Our children, especially the younger ones, have this inbuilt reset, it is called “a tantrum” by most, I like to reframe it as the positive emotional release it is. Here is how we can help them with that.

During a positive emotional release your child’s pre-frontal cortex is not engaged (the part that deals with logic, empathy, reasoning) then there is no point in talking as your child literally cannot hear you. The pre-frontal cortex engages when your child feels safe and connected.
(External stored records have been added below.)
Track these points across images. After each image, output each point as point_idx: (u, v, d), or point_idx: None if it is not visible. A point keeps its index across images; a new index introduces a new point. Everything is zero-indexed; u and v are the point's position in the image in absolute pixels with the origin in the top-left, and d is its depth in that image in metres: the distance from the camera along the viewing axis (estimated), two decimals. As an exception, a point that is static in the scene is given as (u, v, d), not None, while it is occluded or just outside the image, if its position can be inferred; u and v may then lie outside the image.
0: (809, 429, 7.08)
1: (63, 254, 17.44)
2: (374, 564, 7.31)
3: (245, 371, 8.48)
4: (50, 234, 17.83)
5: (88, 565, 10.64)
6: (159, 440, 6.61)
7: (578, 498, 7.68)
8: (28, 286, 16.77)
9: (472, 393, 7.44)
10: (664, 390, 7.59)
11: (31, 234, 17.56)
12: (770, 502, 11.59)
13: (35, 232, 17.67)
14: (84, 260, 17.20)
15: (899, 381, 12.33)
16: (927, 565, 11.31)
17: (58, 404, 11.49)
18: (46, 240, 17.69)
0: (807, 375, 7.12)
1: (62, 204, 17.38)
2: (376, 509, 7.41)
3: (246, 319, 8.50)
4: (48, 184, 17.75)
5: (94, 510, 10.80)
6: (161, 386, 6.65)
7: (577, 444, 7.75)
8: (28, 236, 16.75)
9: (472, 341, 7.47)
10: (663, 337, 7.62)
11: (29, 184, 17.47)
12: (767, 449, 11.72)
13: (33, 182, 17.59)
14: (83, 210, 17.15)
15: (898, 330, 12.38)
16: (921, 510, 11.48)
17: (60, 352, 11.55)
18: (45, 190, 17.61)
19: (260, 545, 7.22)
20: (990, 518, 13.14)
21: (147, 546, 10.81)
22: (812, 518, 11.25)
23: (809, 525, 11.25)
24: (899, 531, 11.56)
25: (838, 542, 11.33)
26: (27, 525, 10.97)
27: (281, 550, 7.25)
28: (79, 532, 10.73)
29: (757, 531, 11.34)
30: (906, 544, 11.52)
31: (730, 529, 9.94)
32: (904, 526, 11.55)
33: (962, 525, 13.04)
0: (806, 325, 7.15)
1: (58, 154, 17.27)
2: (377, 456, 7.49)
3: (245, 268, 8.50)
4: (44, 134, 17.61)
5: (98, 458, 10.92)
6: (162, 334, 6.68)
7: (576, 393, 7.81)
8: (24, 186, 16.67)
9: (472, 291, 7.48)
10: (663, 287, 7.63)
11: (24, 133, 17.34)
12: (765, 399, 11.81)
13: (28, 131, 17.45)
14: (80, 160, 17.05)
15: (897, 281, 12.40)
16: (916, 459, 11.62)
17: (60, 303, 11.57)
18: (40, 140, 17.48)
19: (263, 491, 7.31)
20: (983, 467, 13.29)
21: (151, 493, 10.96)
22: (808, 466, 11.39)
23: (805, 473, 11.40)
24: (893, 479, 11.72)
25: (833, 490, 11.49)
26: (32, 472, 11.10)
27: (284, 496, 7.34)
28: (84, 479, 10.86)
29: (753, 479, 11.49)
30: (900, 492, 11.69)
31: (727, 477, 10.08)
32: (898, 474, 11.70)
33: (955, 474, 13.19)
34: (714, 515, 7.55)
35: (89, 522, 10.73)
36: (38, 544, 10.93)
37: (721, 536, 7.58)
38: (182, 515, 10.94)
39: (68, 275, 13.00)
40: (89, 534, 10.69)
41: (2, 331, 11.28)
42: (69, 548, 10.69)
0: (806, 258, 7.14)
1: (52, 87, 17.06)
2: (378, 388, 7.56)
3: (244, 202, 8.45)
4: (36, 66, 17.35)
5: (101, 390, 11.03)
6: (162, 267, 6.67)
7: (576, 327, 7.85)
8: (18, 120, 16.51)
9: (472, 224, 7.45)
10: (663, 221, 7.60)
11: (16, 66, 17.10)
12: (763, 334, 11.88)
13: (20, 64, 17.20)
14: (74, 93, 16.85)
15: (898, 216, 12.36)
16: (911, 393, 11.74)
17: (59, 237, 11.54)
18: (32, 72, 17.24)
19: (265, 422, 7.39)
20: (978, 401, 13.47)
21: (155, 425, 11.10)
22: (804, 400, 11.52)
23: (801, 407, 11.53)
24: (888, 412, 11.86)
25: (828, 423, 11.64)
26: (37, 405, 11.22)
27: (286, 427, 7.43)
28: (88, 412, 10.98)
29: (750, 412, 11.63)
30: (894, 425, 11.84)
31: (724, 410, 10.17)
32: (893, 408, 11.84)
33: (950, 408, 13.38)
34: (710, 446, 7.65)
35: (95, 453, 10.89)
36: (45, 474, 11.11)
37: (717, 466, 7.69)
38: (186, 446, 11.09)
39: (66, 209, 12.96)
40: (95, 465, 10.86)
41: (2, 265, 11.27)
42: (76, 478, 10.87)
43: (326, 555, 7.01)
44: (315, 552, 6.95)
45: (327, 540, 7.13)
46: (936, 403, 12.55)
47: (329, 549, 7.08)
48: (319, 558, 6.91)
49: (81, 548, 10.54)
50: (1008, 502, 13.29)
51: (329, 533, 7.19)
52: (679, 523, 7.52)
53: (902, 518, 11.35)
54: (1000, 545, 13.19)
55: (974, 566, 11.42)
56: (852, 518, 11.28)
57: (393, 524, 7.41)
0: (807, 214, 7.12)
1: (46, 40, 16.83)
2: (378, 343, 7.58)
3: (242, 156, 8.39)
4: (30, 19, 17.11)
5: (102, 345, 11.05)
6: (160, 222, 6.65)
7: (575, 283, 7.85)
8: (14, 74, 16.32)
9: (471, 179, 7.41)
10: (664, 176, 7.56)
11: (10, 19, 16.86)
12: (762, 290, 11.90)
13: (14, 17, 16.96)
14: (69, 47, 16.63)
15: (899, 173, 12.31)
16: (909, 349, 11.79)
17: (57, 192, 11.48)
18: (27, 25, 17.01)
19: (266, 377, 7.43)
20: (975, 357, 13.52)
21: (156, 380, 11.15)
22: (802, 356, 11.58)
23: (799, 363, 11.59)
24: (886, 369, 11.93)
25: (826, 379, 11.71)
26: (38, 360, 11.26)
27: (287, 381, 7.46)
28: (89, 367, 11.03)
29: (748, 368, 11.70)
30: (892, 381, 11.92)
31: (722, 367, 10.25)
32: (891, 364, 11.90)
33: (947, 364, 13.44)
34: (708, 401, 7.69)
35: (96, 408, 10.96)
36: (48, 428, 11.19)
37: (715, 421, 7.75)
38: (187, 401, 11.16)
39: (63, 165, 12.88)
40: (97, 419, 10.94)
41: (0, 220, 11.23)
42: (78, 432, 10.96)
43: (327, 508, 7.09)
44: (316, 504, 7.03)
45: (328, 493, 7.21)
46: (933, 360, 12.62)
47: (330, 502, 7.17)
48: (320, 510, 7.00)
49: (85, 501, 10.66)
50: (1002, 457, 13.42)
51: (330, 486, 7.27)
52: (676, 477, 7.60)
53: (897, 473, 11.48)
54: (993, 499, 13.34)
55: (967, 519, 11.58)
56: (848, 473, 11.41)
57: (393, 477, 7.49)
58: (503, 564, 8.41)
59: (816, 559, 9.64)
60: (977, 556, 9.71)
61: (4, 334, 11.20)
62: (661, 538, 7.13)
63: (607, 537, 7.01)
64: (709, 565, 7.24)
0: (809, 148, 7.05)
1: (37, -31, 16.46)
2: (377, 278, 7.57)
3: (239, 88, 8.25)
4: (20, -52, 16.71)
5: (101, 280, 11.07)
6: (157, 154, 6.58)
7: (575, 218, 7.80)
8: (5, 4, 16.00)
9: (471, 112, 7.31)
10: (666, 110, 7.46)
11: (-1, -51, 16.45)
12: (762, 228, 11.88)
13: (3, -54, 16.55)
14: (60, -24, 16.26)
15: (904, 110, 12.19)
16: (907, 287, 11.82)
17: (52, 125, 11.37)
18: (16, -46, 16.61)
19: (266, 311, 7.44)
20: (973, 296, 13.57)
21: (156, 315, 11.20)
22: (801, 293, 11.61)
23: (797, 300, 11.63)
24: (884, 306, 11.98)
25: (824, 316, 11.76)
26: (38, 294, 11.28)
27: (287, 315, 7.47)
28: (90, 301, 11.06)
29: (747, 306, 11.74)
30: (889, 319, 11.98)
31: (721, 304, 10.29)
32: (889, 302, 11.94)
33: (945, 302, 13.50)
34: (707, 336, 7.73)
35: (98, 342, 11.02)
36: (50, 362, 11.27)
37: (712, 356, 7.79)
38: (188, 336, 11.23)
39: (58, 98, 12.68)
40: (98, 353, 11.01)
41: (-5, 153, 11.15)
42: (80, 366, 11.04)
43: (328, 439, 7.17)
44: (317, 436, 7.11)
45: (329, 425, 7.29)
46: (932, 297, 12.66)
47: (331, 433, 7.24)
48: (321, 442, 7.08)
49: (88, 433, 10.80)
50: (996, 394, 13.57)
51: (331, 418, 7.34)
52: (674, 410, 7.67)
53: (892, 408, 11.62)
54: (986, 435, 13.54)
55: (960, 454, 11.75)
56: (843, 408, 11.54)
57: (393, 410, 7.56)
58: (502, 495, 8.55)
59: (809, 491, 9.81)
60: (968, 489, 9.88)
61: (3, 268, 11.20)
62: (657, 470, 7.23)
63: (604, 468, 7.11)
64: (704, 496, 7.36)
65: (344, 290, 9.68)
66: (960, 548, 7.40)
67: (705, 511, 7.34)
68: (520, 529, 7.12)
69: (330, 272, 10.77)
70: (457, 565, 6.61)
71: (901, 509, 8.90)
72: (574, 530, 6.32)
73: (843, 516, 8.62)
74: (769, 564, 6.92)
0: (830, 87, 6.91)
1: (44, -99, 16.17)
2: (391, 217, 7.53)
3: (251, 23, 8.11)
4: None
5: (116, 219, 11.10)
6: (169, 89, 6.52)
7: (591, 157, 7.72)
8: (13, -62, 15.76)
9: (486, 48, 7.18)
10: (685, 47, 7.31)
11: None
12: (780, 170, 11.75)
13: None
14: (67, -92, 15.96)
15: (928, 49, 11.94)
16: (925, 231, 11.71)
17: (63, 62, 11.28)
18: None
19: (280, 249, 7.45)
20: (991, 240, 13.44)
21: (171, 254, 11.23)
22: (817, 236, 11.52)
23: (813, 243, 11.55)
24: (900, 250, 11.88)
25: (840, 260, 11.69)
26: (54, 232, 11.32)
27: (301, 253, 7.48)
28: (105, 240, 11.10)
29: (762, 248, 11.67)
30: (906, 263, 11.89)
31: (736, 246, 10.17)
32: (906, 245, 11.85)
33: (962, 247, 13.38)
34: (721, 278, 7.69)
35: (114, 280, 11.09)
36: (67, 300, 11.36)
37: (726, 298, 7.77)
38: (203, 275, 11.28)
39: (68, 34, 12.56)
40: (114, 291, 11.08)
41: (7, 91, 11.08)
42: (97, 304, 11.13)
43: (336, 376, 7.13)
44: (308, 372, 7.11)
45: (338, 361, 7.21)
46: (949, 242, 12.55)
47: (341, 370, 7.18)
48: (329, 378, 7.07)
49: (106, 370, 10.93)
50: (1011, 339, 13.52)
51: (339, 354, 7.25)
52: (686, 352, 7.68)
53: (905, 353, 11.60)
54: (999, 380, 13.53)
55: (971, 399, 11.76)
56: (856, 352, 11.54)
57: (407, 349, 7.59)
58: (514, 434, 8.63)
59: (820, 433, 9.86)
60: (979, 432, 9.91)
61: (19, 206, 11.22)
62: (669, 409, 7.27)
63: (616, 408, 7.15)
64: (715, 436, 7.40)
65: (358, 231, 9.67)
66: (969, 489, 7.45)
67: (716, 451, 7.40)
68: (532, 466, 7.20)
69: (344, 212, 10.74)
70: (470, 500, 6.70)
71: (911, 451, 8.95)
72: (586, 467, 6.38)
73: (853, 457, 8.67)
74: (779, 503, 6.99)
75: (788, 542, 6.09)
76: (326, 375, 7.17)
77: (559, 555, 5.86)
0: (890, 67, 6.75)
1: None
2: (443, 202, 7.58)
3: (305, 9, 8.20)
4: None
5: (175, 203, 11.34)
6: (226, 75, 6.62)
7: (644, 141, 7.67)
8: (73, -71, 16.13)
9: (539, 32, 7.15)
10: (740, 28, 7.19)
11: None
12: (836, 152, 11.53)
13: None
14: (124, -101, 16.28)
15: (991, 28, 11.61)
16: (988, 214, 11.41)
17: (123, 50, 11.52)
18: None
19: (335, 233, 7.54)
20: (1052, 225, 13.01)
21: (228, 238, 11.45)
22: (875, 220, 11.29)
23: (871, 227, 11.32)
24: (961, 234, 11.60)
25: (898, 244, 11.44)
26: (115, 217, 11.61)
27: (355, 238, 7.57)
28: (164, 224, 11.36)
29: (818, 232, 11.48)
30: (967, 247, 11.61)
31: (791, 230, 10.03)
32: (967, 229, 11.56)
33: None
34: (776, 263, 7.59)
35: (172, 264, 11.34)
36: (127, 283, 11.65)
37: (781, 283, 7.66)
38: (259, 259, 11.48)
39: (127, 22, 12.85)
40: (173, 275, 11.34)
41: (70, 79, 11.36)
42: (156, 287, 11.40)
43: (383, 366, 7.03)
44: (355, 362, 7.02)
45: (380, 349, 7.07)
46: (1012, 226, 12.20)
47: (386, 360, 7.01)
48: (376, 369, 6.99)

If I do say something, it is to validate what I think my child may be feeling and to let them know I am there for them “Are you feeling upset because Fred was not able to make his playdate today?” Often this has little to do with what has just occurred and lots to do with something that has happened previously that they need to release. Often at the mere mention of the cause, more crying comes, they feel safe enough to really let it all out.

Eye contact, getting down to their height, touch can all help.

Often there is an internal dialogue in my head going on, sometimes guilt or blame, “Should I have checked Fred was coming yesterday….” But I park this for my listening partnership time and focus on my breathing, as I know and trust that my child is doing exactly what he needs to do.

We live in a culture that is not comfortable with strong emotions and as a result, emotions get suppressed and come out in unhealthy ways. To raise an emotionally healthy child you need to let them express their emotions.

Let me leave you with an expression I like to use to shift this culture “Do you need a GOOD cry?”